BEGIN
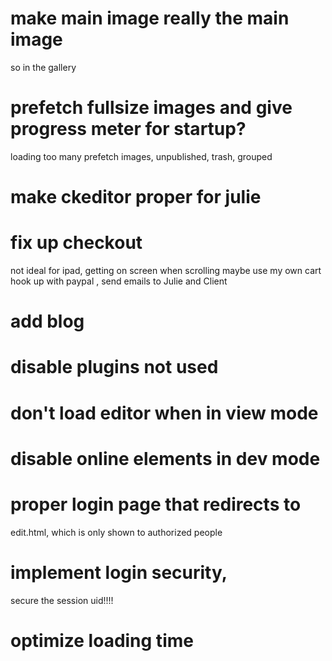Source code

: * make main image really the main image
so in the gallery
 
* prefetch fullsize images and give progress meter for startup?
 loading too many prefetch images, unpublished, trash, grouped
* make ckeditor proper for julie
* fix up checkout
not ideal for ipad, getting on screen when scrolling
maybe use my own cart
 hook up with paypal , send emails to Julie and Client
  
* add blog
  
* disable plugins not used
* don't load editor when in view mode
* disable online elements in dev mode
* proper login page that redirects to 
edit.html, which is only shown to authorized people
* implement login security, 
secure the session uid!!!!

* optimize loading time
END
**What to work on**
From the first line to the last, repeat the records above exactly, leaving out the pictures.

**Exercise result**
Source code

: * make main image really the main image
so in the gallery
 
* prefetch fullsize images and give progress meter for startup?
 loading too many prefetch images, unpublished, trash, grouped
* make ckeditor proper for julie
* fix up checkout
not ideal for ipad, getting on screen when scrolling
maybe use my own cart
 hook up with paypal , send emails to Julie and Client
  
* add blog
  
* disable plugins not used
* don't load editor when in view mode
* disable online elements in dev mode
* proper login page that redirects to 
edit.html, which is only shown to authorized people
* implement login security, 
secure the session uid!!!!

* optimize loading time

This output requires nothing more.